§ **Selected excerpt**:
Are 17000+ Not Found (404) Pages OK?
-
Very soon, our website will go a rapid change which would result in us removing 95% or more old pages (Right now, our site has around 18000 pages indexed).
It's changing into something different (B2B from B2C) and hence our site design, content etc would change.
Even our blog section would have more than 90% of the content removed.
What would be the ideal scenario be?
- Remove all pages and let those links be 404 pages
- Remove all pages and 301 redirect them to the home page
- Remove all unwanted pages and 301 redirect them to a separate page explaining the change (Although it wouldn't be that relevant since our audience has completely changed)- I doubt it would be ideal since at some point, we'd need ot remove this page as well and again do another redirection
-
Mohit,
Tom's advice will help you determine which pages are worth redirecting and which should just go to a 404 page (which should be customized instead of the browser/host default, and should also return a 404 response code in the http header!). My guess is that pages with links only from scraper sites aren't going to pass the tests laid out by Tom and thus would just go to a 404 page. However, any that have decent external links would fit the criteria and would be candidates for a 301 redirect.

§ **Request 1**: Locate every line in the listing below that contains the string "tuplet", treating uppercase and lowercase as distinct, and copy each of those lines.
§ **Request 2**: Write what comes next in the forum thread above on redirecting or removing old pages, picking up right after its final sentence.

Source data
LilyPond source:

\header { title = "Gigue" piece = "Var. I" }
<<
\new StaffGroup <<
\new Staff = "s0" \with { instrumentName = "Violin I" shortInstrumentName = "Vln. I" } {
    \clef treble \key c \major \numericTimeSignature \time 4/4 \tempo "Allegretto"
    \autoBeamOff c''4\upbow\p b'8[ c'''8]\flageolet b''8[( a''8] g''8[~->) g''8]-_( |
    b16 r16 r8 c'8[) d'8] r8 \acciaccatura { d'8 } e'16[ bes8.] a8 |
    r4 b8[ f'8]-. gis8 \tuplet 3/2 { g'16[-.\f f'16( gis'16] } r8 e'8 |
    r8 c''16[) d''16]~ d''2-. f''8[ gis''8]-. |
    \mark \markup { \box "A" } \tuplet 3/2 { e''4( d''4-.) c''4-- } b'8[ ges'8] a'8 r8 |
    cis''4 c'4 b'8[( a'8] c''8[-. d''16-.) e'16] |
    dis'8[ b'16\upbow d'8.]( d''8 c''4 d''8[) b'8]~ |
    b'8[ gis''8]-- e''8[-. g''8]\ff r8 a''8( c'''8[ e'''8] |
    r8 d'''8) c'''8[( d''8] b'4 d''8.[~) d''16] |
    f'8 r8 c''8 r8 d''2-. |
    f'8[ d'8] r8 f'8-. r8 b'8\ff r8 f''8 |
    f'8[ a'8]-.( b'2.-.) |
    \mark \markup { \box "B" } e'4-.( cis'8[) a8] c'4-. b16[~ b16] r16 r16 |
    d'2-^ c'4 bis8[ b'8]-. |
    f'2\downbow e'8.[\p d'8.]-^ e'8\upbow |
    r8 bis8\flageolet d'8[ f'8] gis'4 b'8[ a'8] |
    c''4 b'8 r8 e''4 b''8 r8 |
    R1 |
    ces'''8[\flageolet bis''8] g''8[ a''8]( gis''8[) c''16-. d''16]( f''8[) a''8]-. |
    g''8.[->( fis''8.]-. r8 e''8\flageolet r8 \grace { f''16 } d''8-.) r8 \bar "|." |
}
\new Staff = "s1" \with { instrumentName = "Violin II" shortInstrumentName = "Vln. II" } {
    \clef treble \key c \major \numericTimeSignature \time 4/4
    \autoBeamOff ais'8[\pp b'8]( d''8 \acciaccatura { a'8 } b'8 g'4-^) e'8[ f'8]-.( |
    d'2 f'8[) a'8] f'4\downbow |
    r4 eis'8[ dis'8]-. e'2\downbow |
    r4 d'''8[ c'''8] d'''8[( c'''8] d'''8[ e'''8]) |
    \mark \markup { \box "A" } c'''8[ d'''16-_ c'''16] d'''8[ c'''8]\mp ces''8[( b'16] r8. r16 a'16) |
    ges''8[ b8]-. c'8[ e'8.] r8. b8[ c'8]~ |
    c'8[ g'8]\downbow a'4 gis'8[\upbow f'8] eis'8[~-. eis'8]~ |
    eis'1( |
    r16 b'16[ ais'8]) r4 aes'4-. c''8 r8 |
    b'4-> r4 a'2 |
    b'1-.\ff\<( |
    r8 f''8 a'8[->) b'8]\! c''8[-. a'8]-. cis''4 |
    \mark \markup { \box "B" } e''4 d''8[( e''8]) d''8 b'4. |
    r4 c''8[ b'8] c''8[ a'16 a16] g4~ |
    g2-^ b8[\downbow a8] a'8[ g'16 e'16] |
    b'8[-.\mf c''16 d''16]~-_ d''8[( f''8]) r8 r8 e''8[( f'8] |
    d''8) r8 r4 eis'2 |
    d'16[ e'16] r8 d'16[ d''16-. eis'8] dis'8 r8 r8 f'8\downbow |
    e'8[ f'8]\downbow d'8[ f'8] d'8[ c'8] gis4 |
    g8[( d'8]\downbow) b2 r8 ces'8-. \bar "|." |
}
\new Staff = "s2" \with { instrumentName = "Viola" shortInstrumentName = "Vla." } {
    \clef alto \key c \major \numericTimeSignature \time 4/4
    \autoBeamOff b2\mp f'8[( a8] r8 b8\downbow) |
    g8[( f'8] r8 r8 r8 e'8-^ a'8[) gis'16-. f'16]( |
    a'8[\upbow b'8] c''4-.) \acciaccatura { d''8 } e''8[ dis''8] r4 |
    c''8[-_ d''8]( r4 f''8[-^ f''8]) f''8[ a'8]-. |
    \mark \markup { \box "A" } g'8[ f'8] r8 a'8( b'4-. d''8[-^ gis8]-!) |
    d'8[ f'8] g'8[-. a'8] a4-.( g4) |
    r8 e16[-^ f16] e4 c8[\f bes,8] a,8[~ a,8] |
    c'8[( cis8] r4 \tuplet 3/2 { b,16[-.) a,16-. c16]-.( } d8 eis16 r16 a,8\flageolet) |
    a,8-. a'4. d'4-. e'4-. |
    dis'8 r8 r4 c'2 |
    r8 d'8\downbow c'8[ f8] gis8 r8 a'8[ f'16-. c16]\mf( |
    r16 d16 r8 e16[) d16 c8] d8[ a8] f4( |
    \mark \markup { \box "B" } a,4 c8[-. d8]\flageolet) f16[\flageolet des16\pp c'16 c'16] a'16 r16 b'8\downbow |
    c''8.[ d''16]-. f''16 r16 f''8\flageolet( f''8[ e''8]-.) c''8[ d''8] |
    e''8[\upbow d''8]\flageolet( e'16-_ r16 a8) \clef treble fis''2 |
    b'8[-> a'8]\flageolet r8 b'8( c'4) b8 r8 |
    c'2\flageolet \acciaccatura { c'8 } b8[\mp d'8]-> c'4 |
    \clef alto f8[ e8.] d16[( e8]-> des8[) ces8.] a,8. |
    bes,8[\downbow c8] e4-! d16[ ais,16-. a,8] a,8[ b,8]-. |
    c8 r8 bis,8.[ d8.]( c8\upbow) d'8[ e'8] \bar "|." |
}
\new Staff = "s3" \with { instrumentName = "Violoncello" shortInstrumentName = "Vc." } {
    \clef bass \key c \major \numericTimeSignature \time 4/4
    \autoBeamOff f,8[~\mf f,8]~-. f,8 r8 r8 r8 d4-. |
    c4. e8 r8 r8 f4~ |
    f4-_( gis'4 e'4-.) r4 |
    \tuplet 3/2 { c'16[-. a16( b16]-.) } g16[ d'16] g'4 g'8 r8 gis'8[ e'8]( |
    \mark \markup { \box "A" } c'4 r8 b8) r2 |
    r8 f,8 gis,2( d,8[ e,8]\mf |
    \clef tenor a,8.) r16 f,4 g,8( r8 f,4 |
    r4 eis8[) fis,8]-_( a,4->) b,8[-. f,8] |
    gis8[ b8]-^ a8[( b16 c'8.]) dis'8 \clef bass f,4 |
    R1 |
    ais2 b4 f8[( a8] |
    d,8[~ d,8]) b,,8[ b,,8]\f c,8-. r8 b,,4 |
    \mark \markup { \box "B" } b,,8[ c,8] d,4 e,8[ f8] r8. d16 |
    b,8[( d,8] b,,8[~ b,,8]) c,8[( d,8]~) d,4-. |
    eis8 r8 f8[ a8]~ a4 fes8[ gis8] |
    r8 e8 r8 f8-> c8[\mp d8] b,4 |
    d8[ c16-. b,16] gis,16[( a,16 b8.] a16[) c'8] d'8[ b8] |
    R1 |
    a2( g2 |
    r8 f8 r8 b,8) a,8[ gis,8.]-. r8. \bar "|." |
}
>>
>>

§ **Written reply 1**:
    r4 b8[ f'8]-. gis8 \tuplet 3/2 { g'16[-.\f f'16( gis'16] } r8 e'8 |
    \mark \markup { \box "A" } \tuplet 3/2 { e''4( d''4-.) c''4-- } b'8[ ges'8] a'8 r8 |
    c'8[( cis8] r4 \tuplet 3/2 { b,16[-.) a,16-. c16]-.( } d8 eis16 r16 a,8\flageolet) |
    \tuplet 3/2 { c'16[-. a16( b16]-.) } g16[ d'16] g'4 g'8 r8 gis'8[ e'8]( |

§ **Written reply 2**:
-
Just to add a little to this great reply...
Here is how I would determine if it was worth my time to keep some of the old pages.
If the industry is the same but the end user is different, I would make EVERY attempt to keep those old pages. AuthorRank will matter in the future if you can contribute that information into a particular rel=publisher then I think it will be totally worth the time.
If, however, the information has nothing to do with the industry, then I wouldn't even consider taking the time to figure all of this out. I would have a kick ass 404 page to help people find your new stuff though.
Remember too that when you 301 redirect you do in fact loose some "link juice". (I really hate that phrase) So if the incoming links are of little to now value then a 301 will provide even less.
-
Hi Tom.. Thank you for your advice.
The thing is, we don't want to retain the users. They are not going to serve our cause anymore (We used to spend thousands of dollars every month on server costs just to keep up with teh load. now we are cutting it down- so unwanted users are not really something we want as it would result in load increase)
I'll surely follow your advice on OSE. The thing is, we have lot of link to the pages from scraper sites. I am not sure if it's worth keeping though.
-
Hi there
17,000 is quite a lot. I would look at maybe redirecting some of the URLs and I would do this based on certain criteria.
First of all, it helps to have a complete list of your current URLs. Screaming Frog is a great tool for this and is free.
Once you have your URLs, go into your analytics data and see which pages are attracting users. Take a sample size of about 2-3 months. If you're using Google analytics, click on traffic sources -> sources -> all traffic on the left-hand side.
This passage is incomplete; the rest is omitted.